Page excerpt:
--------------------

Re: [PATCH v4 05/11] mm: do not split a folio if it has minimum folio order requirement

From: Pankaj Raghav (Samsung)
Date: Fri Apr 26 2024 - 11:49:42 EST


On Thu, Apr 25, 2024 at 09:10:16PM +0100, Matthew Wilcox wrote:
> On Thu, Apr 25, 2024 at 01:37:40PM +0200, Pankaj Raghav (Samsung) wrote:
> > From: Pankaj Raghav <p.raghav@xxxxxxxxxxx>
> >
> > Splitting a larger folio with a base order is supported using
> > split_huge_page_to_list_to_order() API. However, using that API for LBS
> > is resulting in an NULL ptr dereference error in the writeback path [1].
> >
> > Refuse to split a folio if it has minimum folio order requirement until
> > we can start using split_huge_page_to_list_to_order() API. Splitting the
> > folio can be added as a later optimization.
> >
> > [1] https://gist.github.com/mcgrof/d12f586ec6ebe32b2472b5d634c397df
>
> Obviously this has to be tracked down and fixed before this patchset can
> be merged ... I think I have some ideas. Let me look a bit. How
> would I go about reproducing this?

--------------------

Task 1:
In the patch discussion, copy the part that opens with the words containing "On Thu, Apr 25, 2024 at 09:10:16PM" and closes with "a later optimization.", swapping "API" for "interface" throughout.
Task 2:
Continue the patch discussion from the point where it stops.

--------------------

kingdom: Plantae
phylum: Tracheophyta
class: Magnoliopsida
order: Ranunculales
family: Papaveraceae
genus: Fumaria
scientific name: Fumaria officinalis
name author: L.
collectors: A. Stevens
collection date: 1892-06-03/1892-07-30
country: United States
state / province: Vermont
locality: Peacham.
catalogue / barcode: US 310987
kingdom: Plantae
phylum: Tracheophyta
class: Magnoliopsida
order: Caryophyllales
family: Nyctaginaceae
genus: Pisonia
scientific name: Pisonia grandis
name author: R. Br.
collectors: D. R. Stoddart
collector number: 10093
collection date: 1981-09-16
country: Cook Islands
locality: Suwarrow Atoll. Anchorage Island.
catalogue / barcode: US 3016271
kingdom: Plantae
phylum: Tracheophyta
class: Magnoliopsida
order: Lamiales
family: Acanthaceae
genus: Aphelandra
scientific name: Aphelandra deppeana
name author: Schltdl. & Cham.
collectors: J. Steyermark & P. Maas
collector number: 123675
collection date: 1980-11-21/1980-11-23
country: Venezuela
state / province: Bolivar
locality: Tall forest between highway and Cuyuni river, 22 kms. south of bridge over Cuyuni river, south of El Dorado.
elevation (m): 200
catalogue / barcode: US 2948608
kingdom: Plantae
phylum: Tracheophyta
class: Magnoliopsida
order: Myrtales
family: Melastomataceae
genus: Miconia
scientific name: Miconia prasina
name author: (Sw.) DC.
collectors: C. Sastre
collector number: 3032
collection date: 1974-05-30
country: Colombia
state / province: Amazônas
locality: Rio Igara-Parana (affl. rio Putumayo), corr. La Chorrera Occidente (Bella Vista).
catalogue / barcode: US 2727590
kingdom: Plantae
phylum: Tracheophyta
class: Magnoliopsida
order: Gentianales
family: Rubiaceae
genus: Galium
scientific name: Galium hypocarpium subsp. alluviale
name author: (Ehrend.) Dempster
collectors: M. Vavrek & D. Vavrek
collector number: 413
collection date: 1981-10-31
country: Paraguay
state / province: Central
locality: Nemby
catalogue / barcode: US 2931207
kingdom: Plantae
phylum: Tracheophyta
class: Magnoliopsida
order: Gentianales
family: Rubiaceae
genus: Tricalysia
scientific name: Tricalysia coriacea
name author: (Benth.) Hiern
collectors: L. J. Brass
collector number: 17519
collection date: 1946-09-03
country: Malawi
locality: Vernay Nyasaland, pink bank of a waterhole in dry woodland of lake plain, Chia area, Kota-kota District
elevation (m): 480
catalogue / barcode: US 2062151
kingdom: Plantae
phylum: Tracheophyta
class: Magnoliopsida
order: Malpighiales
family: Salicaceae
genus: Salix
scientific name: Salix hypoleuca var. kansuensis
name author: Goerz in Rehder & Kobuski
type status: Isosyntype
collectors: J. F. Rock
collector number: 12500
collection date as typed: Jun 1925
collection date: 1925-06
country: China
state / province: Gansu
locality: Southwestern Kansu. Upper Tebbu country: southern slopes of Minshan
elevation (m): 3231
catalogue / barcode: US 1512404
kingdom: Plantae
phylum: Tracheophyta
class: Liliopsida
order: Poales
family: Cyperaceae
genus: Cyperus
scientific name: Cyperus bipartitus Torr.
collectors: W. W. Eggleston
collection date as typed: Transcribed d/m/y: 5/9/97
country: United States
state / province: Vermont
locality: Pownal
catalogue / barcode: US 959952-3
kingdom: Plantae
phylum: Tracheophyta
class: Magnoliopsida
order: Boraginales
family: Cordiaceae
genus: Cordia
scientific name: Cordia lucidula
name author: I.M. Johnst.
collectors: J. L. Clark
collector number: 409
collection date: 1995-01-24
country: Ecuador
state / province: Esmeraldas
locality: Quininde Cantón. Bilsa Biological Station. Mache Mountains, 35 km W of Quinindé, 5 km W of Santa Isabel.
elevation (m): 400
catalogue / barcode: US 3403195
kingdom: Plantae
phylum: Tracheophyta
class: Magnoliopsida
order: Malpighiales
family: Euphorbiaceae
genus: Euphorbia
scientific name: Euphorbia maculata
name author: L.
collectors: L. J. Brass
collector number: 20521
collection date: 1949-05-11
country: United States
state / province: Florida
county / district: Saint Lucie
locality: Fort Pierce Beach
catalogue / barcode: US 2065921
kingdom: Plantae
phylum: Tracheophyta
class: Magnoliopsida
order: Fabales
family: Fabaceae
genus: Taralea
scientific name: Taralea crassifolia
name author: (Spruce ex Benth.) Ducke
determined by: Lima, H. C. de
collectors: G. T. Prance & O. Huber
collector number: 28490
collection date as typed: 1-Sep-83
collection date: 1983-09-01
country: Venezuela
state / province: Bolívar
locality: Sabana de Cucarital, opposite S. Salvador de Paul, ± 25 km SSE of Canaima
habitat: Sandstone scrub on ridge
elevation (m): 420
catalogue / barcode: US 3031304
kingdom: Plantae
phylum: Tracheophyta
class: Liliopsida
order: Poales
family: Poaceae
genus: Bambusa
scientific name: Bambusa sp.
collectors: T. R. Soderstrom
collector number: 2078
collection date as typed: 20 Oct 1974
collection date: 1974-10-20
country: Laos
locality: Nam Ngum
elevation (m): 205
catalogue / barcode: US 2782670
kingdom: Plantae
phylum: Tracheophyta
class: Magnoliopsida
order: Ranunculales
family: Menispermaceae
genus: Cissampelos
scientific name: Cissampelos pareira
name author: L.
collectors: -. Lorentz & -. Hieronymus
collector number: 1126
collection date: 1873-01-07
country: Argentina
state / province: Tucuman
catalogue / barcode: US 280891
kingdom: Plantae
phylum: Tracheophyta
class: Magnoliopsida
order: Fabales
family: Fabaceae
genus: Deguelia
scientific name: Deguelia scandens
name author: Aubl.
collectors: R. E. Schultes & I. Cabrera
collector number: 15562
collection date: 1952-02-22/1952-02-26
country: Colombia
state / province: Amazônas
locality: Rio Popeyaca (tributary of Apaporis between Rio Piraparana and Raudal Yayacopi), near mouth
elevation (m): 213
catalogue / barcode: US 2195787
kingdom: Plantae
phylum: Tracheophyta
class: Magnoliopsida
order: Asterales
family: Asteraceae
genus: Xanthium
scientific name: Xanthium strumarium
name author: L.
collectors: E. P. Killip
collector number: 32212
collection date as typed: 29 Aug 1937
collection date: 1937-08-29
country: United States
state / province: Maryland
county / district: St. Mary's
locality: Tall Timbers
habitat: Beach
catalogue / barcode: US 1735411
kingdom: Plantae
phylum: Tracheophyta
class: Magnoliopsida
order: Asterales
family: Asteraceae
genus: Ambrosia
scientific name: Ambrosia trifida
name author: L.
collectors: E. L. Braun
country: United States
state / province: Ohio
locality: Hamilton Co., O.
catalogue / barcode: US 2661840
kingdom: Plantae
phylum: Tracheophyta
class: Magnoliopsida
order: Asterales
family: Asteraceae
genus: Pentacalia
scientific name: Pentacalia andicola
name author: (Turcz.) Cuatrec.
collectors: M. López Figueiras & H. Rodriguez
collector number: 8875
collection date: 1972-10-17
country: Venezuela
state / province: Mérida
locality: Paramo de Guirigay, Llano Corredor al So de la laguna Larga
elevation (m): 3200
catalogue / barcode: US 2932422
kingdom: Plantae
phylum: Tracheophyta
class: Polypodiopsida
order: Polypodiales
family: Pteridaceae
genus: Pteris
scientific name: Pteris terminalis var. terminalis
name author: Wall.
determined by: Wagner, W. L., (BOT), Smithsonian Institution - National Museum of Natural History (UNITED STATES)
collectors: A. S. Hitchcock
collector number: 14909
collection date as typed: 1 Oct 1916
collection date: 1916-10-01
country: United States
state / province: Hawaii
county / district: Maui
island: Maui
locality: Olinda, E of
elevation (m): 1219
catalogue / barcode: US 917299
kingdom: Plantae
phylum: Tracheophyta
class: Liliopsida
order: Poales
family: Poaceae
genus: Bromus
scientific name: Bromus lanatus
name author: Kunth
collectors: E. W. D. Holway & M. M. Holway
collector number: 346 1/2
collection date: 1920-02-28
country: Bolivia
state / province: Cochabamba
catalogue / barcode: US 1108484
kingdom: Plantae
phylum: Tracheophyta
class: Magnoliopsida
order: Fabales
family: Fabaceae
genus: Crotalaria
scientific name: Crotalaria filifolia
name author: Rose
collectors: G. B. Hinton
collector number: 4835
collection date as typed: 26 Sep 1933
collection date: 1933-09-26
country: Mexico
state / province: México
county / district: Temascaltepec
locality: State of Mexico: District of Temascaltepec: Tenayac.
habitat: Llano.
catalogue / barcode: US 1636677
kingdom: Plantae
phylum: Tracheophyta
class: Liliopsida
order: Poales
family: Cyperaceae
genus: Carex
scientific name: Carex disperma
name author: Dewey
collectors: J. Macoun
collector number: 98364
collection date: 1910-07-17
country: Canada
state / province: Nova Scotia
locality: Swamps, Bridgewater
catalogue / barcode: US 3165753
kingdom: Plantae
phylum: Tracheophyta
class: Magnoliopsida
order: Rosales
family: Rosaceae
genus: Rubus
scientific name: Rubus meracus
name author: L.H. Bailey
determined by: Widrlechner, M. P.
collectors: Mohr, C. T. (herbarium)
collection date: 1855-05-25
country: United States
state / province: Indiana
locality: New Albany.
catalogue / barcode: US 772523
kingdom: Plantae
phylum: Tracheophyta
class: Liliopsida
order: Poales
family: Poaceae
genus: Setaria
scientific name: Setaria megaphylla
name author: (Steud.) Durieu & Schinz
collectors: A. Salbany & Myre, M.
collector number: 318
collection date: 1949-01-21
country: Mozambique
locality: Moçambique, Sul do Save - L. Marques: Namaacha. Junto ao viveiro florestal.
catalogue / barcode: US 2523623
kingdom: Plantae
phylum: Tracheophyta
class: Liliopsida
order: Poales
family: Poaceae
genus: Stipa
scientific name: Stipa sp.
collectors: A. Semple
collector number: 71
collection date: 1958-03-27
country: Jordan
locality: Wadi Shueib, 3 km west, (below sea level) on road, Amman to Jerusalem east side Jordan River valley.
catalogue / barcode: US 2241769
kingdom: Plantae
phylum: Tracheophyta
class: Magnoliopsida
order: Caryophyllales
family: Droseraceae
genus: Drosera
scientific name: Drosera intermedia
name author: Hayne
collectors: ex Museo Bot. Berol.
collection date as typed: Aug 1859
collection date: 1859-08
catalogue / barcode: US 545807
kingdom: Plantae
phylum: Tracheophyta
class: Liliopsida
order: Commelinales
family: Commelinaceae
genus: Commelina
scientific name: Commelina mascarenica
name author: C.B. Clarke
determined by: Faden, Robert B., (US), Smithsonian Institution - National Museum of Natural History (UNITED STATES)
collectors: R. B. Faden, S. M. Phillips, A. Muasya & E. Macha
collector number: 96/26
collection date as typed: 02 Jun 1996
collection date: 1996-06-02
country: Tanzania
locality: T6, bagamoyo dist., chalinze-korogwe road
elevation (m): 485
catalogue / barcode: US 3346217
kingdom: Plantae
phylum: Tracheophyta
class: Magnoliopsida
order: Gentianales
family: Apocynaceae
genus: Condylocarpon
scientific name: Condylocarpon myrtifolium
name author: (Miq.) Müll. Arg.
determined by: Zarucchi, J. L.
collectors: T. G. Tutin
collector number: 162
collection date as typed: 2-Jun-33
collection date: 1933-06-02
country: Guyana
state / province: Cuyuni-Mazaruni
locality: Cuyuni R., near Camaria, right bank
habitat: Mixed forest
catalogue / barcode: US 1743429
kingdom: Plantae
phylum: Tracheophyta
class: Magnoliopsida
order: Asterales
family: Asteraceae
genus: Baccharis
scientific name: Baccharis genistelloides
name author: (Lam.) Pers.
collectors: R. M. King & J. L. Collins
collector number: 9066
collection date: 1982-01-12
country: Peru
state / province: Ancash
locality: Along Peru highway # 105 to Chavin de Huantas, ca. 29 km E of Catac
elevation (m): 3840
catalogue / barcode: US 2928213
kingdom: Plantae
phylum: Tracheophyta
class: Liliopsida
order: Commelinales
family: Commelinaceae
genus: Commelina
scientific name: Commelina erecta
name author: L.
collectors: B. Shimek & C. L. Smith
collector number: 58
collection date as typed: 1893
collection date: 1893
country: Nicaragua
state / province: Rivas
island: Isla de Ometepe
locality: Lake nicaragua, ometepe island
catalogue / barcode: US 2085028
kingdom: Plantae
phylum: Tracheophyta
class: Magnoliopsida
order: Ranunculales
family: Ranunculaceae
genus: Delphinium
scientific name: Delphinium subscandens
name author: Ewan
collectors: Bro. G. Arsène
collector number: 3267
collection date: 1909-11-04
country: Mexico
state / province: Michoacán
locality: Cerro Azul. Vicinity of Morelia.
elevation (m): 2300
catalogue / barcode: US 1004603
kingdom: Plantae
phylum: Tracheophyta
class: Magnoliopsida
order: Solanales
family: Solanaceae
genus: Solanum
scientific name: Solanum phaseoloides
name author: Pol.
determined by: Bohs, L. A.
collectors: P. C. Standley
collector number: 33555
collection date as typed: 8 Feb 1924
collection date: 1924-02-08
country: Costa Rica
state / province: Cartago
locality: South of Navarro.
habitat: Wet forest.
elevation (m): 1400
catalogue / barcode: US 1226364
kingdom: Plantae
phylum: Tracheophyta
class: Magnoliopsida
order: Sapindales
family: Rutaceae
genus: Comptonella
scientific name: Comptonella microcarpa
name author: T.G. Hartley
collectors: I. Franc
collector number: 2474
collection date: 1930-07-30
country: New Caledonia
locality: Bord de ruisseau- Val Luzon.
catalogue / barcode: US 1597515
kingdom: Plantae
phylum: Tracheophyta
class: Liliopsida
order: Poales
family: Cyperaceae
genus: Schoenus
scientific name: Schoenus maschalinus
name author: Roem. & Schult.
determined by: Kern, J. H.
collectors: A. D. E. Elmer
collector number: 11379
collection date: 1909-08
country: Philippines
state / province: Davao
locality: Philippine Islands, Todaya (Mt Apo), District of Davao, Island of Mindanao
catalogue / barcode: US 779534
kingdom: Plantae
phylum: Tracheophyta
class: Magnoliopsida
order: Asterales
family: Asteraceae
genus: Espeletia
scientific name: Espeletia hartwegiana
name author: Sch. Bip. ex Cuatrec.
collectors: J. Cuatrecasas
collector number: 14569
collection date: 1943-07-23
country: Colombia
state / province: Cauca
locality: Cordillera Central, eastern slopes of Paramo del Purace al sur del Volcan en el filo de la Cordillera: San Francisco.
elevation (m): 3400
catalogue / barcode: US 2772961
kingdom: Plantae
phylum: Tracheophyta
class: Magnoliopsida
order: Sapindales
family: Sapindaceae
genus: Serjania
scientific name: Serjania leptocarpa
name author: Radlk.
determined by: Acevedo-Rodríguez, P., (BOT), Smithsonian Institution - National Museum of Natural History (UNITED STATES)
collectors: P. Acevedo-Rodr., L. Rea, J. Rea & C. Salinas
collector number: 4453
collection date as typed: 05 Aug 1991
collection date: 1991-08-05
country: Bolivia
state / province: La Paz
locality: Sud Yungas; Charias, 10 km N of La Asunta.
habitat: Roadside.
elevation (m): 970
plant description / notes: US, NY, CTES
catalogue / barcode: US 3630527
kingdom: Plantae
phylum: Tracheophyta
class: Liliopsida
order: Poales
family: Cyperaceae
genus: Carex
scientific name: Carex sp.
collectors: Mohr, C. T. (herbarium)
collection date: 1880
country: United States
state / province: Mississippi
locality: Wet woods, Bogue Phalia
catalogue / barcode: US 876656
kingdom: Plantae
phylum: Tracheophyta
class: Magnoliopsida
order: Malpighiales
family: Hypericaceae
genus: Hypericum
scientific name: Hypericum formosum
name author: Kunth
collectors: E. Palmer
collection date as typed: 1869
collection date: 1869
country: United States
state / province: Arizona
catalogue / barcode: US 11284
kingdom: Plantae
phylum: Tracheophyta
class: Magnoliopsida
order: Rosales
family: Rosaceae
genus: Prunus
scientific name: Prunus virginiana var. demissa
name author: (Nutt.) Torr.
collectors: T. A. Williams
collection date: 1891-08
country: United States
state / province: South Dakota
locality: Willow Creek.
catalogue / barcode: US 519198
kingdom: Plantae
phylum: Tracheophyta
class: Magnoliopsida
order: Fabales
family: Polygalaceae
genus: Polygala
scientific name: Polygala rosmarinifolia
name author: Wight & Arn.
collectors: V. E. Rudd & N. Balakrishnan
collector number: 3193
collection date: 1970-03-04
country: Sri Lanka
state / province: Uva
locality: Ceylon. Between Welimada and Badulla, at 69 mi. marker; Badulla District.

--------------------

Written reply 1:
On Thu, Apr 25, 2024 at 09:10:16PM +0100, Matthew Wilcox wrote:
> On Thu, Apr 25, 2024 at 01:37:40PM +0200, Pankaj Raghav (Samsung) wrote:
> > From: Pankaj Raghav <p.raghav@xxxxxxxxxxx>
> >
> > Splitting a larger folio with a base order is supported using
> > split_huge_page_to_list_to_order() interface. However, using that interface for LBS
> > is resulting in an NULL ptr dereference error in the writeback path [1].
> >
> > Refuse to split a folio if it has minimum folio order requirement until
> > we can start using split_huge_page_to_list_to_order() interface. Splitting the
> > folio can be added as a later optimization.

Written reply 2:
I am able to reproduce it in a VM with 4G RAM and running generic/447
(sometimes you have to run it twice) on a 16K BS on a 4K PS system.

I have a suspicion on this series: https://lore.kernel.org/linux-fsdevel/20240215063649.2164017-1-hch@xxxxxx/
but I am still unsure why this is happening when we split with LBS
configurations.

If you have kdevops installed, then go with Luis's suggestion, or else
this is my local config.

This is the diff I applied instead of this patch:

diff --git a/mm/huge_memory.c b/mm/huge_memory.c
index 9859aa4f7553..63ee7b6ed03d 100644
--- a/mm/huge_memory.c
+++ b/mm/huge_memory.c
@@ -3041,6 +3041,10 @@ int split_huge_page_to_list_to_order(struct page *page, struct list_head *list,
{
struct folio *folio = page_folio(page);
struct deferred_split *ds_queue = get_deferred_split_queue(folio);
+ unsigned int mapping_min_order = mapping_min_folio_order(folio->mapping);
+
+ if (!folio_test_anon(folio))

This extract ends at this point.